The full set of entries is to be returned word for word.
◆ ◆ ◆ ◆ ◆
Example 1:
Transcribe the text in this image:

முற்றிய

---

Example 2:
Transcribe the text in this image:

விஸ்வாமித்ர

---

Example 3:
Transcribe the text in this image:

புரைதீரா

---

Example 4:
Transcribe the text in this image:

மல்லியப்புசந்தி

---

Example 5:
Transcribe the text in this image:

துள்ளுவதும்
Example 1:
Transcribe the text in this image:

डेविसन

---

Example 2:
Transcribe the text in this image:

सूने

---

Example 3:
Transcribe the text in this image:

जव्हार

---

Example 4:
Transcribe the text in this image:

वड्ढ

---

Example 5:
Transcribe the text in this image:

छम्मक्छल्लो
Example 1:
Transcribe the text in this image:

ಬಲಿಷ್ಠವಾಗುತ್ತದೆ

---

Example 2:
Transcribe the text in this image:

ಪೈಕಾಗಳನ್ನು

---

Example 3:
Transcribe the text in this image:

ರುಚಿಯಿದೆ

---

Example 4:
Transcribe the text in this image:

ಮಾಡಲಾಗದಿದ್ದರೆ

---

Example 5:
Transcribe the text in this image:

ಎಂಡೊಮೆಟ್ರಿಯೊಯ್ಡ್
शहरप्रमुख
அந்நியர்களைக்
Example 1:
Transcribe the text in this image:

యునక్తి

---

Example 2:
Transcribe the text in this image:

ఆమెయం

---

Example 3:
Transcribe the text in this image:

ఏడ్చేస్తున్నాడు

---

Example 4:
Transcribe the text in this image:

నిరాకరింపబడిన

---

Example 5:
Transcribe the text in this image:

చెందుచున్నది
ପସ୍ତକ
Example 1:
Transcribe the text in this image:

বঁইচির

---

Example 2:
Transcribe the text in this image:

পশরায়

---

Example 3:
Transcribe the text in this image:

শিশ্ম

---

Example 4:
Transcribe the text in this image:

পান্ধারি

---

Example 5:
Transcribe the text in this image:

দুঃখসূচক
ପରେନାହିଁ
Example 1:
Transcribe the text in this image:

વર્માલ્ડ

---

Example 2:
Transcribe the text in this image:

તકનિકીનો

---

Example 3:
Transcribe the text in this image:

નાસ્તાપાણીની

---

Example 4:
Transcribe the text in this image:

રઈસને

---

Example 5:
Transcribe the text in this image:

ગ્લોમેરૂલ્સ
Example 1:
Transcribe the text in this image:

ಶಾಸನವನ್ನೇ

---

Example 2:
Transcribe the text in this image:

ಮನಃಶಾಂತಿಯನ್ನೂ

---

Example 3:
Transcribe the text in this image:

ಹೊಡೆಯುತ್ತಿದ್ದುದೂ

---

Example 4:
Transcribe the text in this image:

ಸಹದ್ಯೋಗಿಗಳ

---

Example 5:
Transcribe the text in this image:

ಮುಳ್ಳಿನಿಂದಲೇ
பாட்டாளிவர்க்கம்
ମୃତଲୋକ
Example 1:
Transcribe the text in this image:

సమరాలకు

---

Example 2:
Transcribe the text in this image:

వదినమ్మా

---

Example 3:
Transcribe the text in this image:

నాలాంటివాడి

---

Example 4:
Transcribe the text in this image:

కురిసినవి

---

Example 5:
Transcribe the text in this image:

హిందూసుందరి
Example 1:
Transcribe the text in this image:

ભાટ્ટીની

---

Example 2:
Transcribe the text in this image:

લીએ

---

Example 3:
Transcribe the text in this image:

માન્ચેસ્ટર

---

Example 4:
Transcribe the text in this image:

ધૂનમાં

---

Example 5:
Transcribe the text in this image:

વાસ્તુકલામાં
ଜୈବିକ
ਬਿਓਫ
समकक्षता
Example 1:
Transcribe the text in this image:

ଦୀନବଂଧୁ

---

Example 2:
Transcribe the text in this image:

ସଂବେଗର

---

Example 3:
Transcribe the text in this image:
◆ ◆ ◆ ◆ ◆
Answer to this exercise:
Example 1:
Transcribe the text in this image:

முற்றிய

---

Example 2:
Transcribe the text in this image:

விஸ்வாமித்ர

---

Example 3:
Transcribe the text in this image:

புரைதீரா

---

Example 4:
Transcribe the text in this image:

மல்லியப்புசந்தி

---

Example 5:
Transcribe the text in this image:

துள்ளுவதும்
Example 1:
Transcribe the text in this image:

डेविसन

---

Example 2:
Transcribe the text in this image:

सूने

---

Example 3:
Transcribe the text in this image:

जव्हार

---

Example 4:
Transcribe the text in this image:

वड्ढ

---

Example 5:
Transcribe the text in this image:

छम्मक्छल्लो
Example 1:
Transcribe the text in this image:

ಬಲಿಷ್ಠವಾಗುತ್ತದೆ

---

Example 2:
Transcribe the text in this image:

ಪೈಕಾಗಳನ್ನು

---

Example 3:
Transcribe the text in this image:

ರುಚಿಯಿದೆ

---

Example 4:
Transcribe the text in this image:

ಮಾಡಲಾಗದಿದ್ದರೆ

---

Example 5:
Transcribe the text in this image:

ಎಂಡೊಮೆಟ್ರಿಯೊಯ್ಡ್
शहरप्रमुख
அந்நியர்களைக்
Example 1:
Transcribe the text in this image:

యునక్తి

---

Example 2:
Transcribe the text in this image:

ఆమెయం

---

Example 3:
Transcribe the text in this image:

ఏడ్చేస్తున్నాడు

---

Example 4:
Transcribe the text in this image:

నిరాకరింపబడిన

---

Example 5:
Transcribe the text in this image:

చెందుచున్నది
ପସ୍ତକ
Example 1:
Transcribe the text in this image:

বঁইচির

---

Example 2:
Transcribe the text in this image:

পশরায়

---

Example 3:
Transcribe the text in this image:

শিশ্ম

---

Example 4:
Transcribe the text in this image:

পান্ধারি

---

Example 5:
Transcribe the text in this image:

দুঃখসূচক
ପରେନାହିଁ
Example 1:
Transcribe the text in this image:

વર્માલ્ડ

---

Example 2:
Transcribe the text in this image:

તકનિકીનો

---

Example 3:
Transcribe the text in this image:

નાસ્તાપાણીની

---

Example 4:
Transcribe the text in this image:

રઈસને

---

Example 5:
Transcribe the text in this image:

ગ્લોમેરૂલ્સ
Example 1:
Transcribe the text in this image:

ಶಾಸನವನ್ನೇ

---

Example 2:
Transcribe the text in this image:

ಮನಃಶಾಂತಿಯನ್ನೂ

---

Example 3:
Transcribe the text in this image:

ಹೊಡೆಯುತ್ತಿದ್ದುದೂ

---

Example 4:
Transcribe the text in this image:

ಸಹದ್ಯೋಗಿಗಳ

---

Example 5:
Transcribe the text in this image:

ಮುಳ್ಳಿನಿಂದಲೇ
பாட்டாளிவர்க்கம்
ମୃତଲୋକ
Example 1:
Transcribe the text in this image:

సమరాలకు

---

Example 2:
Transcribe the text in this image:

వదినమ్మా

---

Example 3:
Transcribe the text in this image:

నాలాంటివాడి

---

Example 4:
Transcribe the text in this image:

కురిసినవి

---

Example 5:
Transcribe the text in this image:

హిందూసుందరి
Example 1:
Transcribe the text in this image:

ભાટ્ટીની

---

Example 2:
Transcribe the text in this image:

લીએ

---

Example 3:
Transcribe the text in this image:

માન્ચેસ્ટર

---

Example 4:
Transcribe the text in this image:

ધૂનમાં

---

Example 5:
Transcribe the text in this image:

વાસ્તુકલામાં
ଜୈବିକ
ਬਿਓਫ
समकक्षता
Example 1:
Transcribe the text in this image:

ଦୀନବଂଧୁ

---

Example 2:
Transcribe the text in this image:

ସଂବେଗର

---

Example 3:
Transcribe the text in this image:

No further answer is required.